● Extracted data
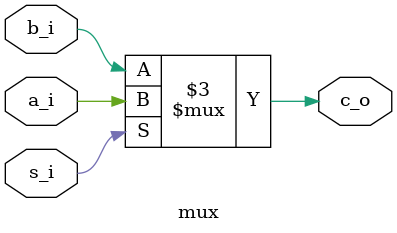
<source format=v>
module mux (
	//seccion para definir entradas
	
	input		a_i,
	input		b_i,
	input		s_i,
	
	//seccion para definir salidas
	output	reg	c_o

);
	//Abstraccion Comportamiento
	//always @(a_i, b_i, s_i)listar señales
	always @(*)//tomar todas las señales
	//begin
		if (s_i)
			begin
				c_o = a_i;
			end
		else
			begin
				c_o = b_i;
			end
		
	//end
	
	
	/*
	//Abtraccion algoritmo
	assign 	c_o = (s_i) ? a_i : b_i; 
	*/
	
	/*
	//Abstraccion Estructural
	//seccion de definicion de señales
	
	wire 		and1_w;
	wire		and2_w;
	wire		nots_w;
	
	not	not1	(nots_w, s_i);
	and	and1	(and1_w, a_1, s_i);
	and	and2	(and2_w, nots_w, b_i);
	or		or1	(c_o, and1_w, and2_w);
	*/
	
endmodule 
</source>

● Assignment
Set down, word for word, the full listing above, and carry over no pictures.

● Result
<source format=v>
module mux (
	//seccion para definir entradas
	
	input		a_i,
	input		b_i,
	input		s_i,
	
	//seccion para definir salidas
	output	reg	c_o

);
	//Abstraccion Comportamiento
	//always @(a_i, b_i, s_i)listar señales
	always @(*)//tomar todas las señales
	//begin
		if (s_i)
			begin
				c_o = a_i;
			end
		else
			begin
				c_o = b_i;
			end
		
	//end
	
	
	/*
	//Abtraccion algoritmo
	assign 	c_o = (s_i) ? a_i : b_i; 
	*/
	
	/*
	//Abstraccion Estructural
	//seccion de definicion de señales
	
	wire 		and1_w;
	wire		and2_w;
	wire		nots_w;
	
	not	not1	(nots_w, s_i);
	and	and1	(and1_w, a_1, s_i);
	and	and2	(and2_w, nots_w, b_i);
	or		or1	(c_o, and1_w, and2_w);
	*/
	
endmodule 
</source>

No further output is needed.